▶ [WHAT IS EXPECTED]
Edit the lines of every item below by changing "Lieferant" to "Anbieter" wherever it occurs, and leave everything else unchanged.

▶ [DATA FOR THE TASK]
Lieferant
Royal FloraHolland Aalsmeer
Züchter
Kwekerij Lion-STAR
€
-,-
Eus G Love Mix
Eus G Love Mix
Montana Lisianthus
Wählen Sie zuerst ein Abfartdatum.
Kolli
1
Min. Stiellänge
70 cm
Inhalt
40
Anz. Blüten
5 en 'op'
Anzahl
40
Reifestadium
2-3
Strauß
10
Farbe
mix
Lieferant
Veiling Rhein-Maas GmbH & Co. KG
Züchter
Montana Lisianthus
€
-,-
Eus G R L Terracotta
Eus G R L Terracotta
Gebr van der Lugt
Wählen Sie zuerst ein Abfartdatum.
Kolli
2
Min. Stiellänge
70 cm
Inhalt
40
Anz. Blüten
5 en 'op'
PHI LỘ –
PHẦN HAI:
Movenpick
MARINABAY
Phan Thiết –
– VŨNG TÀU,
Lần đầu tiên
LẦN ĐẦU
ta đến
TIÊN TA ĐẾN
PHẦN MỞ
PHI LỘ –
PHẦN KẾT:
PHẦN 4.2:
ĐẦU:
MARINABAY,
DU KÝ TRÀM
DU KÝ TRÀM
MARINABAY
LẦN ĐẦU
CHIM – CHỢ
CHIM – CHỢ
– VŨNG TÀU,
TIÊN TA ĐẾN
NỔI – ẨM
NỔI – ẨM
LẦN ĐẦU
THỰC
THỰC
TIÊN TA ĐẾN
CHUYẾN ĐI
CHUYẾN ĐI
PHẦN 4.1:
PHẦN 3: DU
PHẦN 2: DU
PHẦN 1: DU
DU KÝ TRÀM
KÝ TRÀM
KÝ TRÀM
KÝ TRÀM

▶ [RESULT]
Anbieter
Royal FloraHolland Aalsmeer
Züchter
Kwekerij Lion-STAR
€
-,-
Eus G Love Mix
Eus G Love Mix
Montana Lisianthus
Wählen Sie zuerst ein Abfartdatum.
Kolli
1
Min. Stiellänge
70 cm
Inhalt
40
Anz. Blüten
5 en 'op'
Anzahl
40
Reifestadium
2-3
Strauß
10
Farbe
mix
Anbieter
Veiling Rhein-Maas GmbH & Co. KG
Züchter
Montana Lisianthus
€
-,-
Eus G R L Terracotta
Eus G R L Terracotta
Gebr van der Lugt
Wählen Sie zuerst ein Abfartdatum.
Kolli
2
Min. Stiellänge
70 cm
Inhalt
40
Anz. Blüten
5 en 'op'
PHI LỘ –
PHẦN HAI:
Movenpick
MARINABAY
Phan Thiết –
– VŨNG TÀU,
Lần đầu tiên
LẦN ĐẦU
ta đến
TIÊN TA ĐẾN
PHẦN MỞ
PHI LỘ –
PHẦN KẾT:
PHẦN 4.2:
ĐẦU:
MARINABAY,
DU KÝ TRÀM
DU KÝ TRÀM
MARINABAY
LẦN ĐẦU
CHIM – CHỢ
CHIM – CHỢ
– VŨNG TÀU,
TIÊN TA ĐẾN
NỔI – ẨM
NỔI – ẨM
LẦN ĐẦU
THỰC
THỰC
TIÊN TA ĐẾN
CHUYẾN ĐI
CHUYẾN ĐI
PHẦN 4.1:
PHẦN 3: DU
PHẦN 2: DU
PHẦN 1: DU
DU KÝ TRÀM
KÝ TRÀM
KÝ TRÀM
KÝ TRÀM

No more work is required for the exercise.